→ What is needed: Find every line in the records that contains the word "because" and copy each of those lines. Case counts.

☆ ☆ ☆ ☆ ☆ ☆ ☆

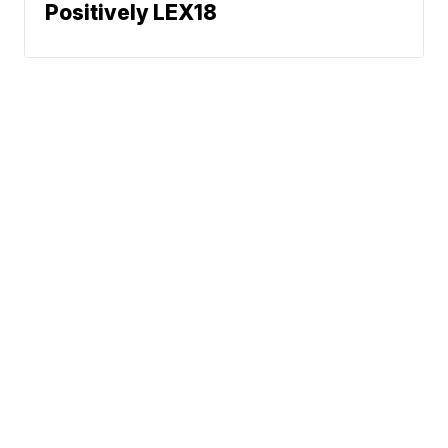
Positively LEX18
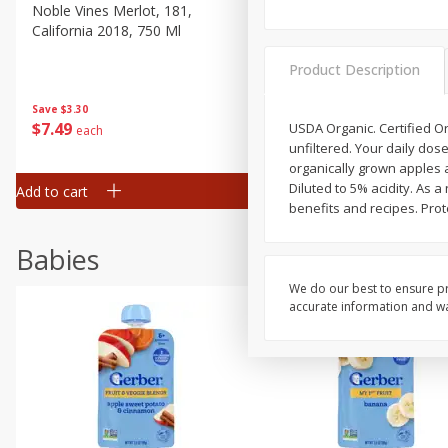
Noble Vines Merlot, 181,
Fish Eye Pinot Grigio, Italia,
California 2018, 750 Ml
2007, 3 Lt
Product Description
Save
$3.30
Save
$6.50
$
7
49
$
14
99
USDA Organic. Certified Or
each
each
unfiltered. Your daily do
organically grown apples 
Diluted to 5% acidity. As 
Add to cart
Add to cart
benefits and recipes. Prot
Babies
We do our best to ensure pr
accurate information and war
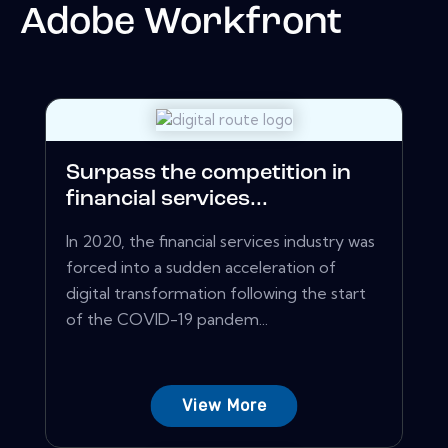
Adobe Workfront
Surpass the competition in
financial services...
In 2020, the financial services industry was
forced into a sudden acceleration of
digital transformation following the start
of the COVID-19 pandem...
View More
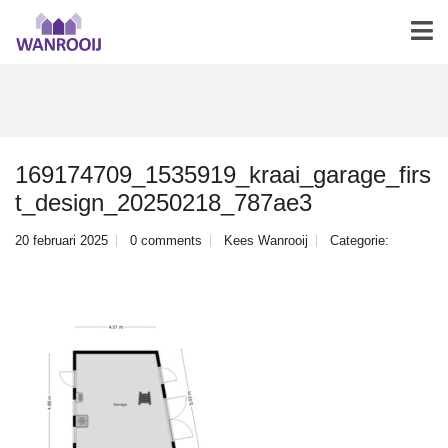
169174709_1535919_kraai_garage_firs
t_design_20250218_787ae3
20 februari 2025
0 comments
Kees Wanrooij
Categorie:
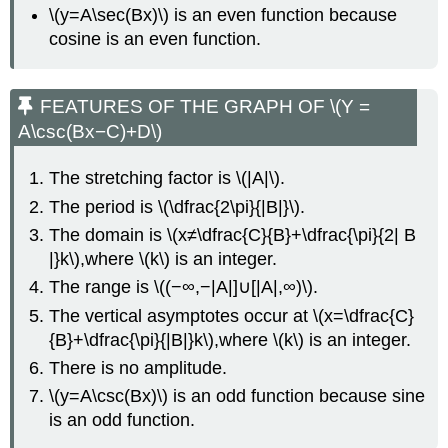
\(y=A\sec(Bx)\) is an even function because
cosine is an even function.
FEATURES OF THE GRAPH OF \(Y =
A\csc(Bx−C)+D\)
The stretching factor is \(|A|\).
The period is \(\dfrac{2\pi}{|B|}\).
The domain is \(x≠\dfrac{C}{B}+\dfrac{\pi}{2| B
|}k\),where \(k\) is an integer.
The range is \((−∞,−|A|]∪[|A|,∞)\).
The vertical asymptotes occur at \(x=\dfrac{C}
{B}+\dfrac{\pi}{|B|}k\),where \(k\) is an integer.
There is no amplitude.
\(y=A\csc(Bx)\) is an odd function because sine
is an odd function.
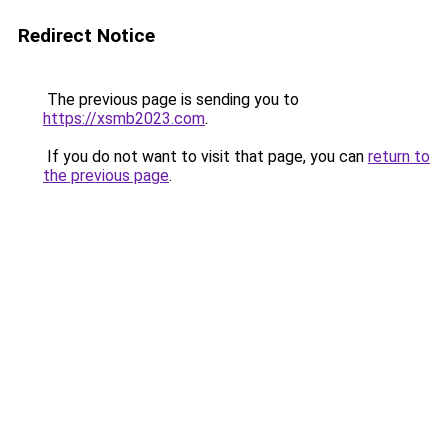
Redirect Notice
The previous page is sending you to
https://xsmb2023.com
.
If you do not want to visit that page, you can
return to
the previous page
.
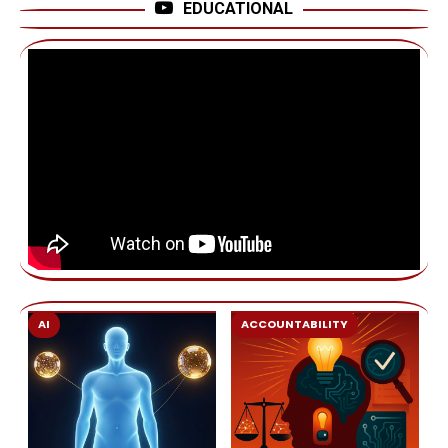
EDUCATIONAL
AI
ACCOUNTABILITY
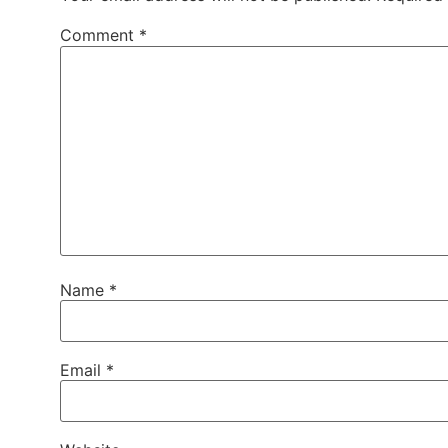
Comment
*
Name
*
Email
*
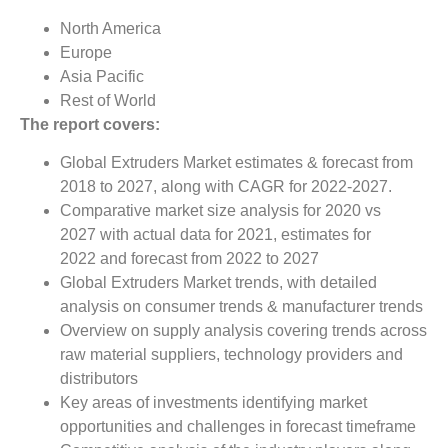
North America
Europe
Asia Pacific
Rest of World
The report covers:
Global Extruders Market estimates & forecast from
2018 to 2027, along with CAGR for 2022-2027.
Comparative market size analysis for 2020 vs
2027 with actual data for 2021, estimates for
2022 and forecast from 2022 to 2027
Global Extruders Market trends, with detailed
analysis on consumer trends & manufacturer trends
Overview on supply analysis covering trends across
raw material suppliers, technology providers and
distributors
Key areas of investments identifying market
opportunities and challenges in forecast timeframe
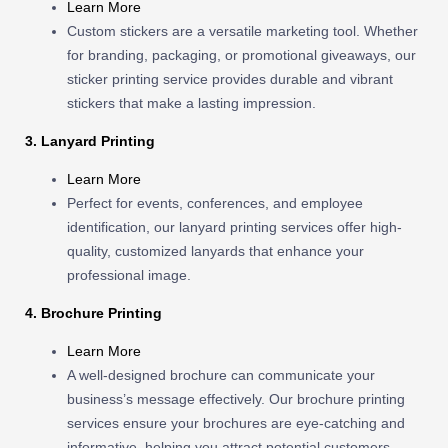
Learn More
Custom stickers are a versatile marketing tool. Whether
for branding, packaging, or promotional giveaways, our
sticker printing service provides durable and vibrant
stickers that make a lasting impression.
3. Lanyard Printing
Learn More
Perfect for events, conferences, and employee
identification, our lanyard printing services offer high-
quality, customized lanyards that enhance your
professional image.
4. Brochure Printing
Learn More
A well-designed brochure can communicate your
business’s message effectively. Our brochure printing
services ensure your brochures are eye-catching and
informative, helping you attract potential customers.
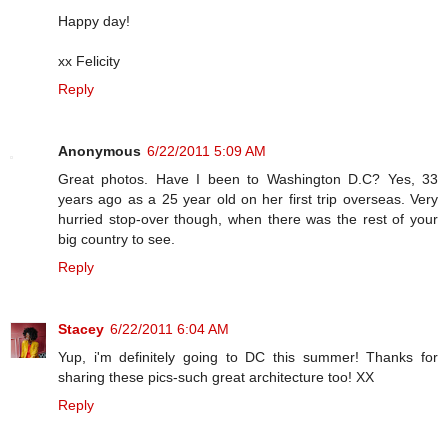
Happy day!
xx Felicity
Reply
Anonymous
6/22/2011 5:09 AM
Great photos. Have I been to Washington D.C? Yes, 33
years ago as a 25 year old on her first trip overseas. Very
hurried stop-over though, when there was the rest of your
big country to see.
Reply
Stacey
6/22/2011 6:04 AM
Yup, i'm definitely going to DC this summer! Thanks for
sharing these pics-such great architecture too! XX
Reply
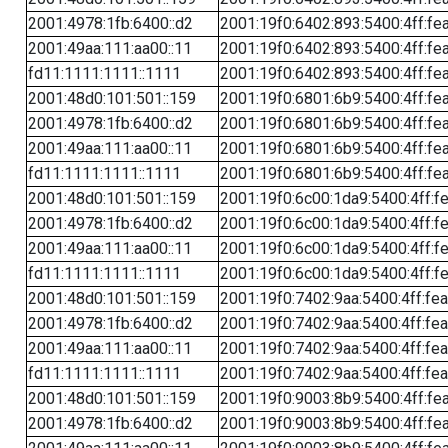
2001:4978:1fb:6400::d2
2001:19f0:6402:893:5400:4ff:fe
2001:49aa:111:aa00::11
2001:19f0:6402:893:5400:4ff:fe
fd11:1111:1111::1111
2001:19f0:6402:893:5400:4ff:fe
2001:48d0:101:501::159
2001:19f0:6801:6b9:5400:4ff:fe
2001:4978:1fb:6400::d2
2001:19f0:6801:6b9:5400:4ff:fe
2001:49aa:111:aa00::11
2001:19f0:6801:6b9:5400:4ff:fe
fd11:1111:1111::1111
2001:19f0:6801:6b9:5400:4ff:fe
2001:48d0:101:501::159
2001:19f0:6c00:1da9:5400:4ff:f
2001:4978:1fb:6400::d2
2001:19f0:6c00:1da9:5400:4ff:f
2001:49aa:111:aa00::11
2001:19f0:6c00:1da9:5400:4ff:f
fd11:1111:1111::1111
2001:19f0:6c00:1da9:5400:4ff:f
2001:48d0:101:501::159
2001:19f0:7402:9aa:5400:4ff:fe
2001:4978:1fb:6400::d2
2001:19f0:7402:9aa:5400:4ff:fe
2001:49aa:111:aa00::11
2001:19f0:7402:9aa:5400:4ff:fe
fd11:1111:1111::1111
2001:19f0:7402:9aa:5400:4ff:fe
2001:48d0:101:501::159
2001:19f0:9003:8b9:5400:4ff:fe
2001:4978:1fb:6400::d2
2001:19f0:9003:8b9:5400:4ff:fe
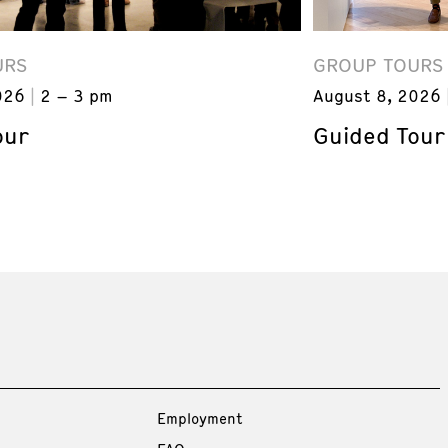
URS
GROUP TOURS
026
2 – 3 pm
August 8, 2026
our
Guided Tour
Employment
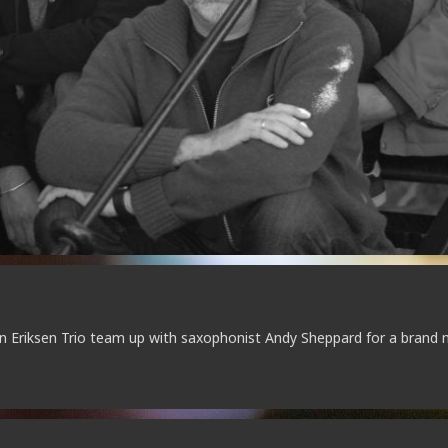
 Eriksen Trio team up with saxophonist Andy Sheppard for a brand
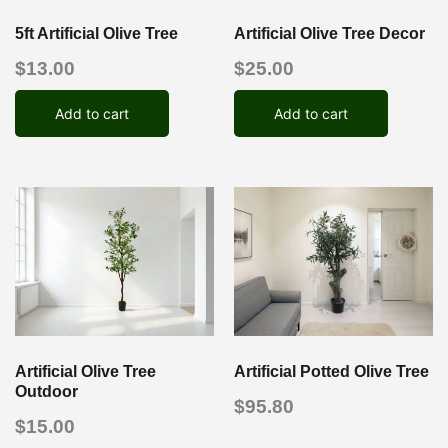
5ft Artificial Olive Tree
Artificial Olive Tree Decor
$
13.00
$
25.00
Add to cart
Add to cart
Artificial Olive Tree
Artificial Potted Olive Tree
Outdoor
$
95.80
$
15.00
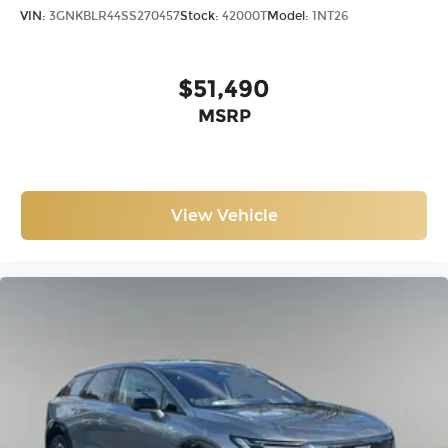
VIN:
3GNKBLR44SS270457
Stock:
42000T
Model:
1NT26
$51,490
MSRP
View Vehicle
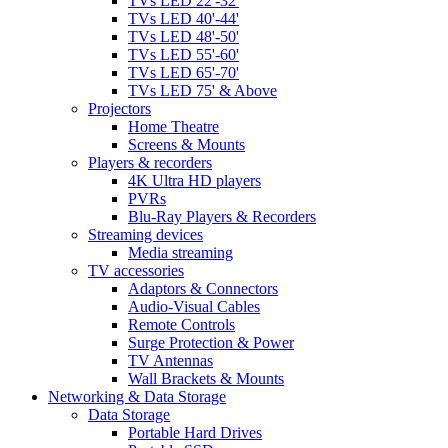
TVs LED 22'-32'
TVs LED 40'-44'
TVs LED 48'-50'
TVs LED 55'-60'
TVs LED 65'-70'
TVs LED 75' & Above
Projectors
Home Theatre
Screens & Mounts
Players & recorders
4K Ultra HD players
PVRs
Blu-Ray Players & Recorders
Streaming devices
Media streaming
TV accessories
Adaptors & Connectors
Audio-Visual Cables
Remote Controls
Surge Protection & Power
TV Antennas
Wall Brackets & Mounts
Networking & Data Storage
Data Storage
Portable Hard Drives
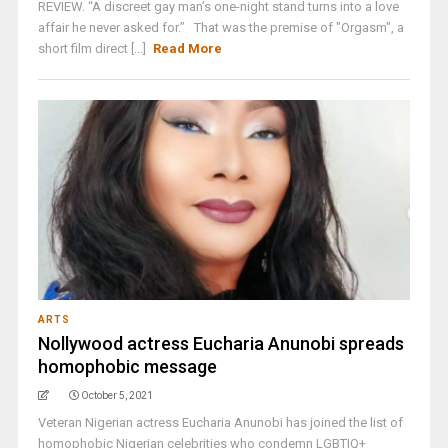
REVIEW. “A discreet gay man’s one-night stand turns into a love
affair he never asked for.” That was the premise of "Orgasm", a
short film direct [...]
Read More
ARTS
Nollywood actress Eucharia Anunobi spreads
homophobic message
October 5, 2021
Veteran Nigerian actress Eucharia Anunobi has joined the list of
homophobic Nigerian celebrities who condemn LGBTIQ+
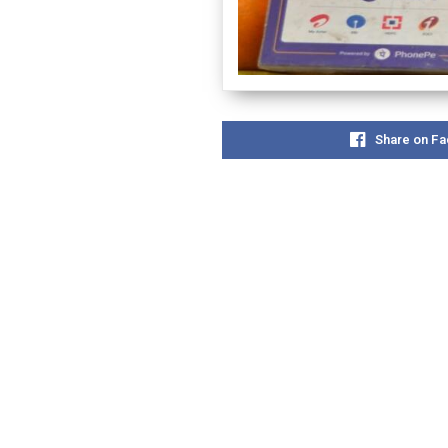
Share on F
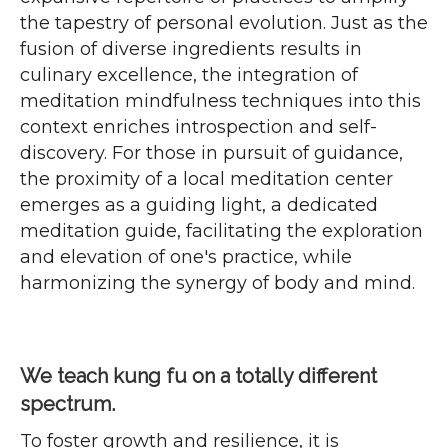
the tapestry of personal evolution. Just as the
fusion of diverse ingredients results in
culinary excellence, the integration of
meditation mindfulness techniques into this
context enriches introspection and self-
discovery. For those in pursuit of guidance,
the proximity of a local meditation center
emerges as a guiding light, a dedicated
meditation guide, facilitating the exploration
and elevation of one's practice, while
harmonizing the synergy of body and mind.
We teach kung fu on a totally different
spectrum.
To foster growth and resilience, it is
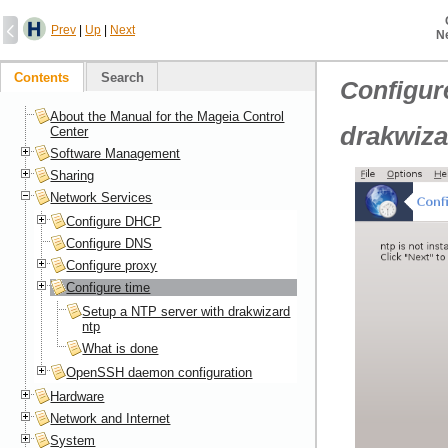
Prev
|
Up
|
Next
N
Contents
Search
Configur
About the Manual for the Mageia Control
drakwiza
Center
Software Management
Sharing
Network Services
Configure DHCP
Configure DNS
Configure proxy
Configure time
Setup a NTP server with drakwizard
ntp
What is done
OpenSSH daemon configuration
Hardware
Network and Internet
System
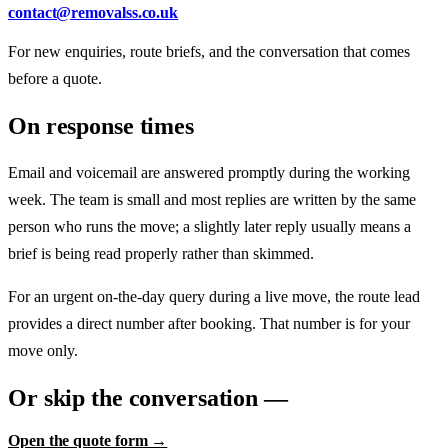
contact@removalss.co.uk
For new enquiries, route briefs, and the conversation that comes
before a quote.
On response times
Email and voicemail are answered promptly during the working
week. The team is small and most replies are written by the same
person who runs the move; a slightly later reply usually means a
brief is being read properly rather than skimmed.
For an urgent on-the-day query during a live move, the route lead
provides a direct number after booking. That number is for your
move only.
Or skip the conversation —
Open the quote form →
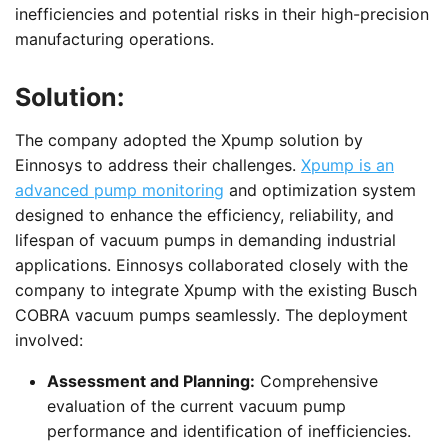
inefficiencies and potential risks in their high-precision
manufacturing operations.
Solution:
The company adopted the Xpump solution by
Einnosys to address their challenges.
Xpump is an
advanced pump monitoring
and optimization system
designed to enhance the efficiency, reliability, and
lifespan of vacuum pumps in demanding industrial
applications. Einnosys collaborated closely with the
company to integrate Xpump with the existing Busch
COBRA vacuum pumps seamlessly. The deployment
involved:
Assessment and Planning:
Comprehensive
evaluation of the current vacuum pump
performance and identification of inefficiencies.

☆ ☆ ☆ ☆ ☆ ☆ ☆

→ Result for this exercise:
\(y=A\sec(Bx)\) is an even function because
\(y=A\csc(Bx)\) is an odd function because sine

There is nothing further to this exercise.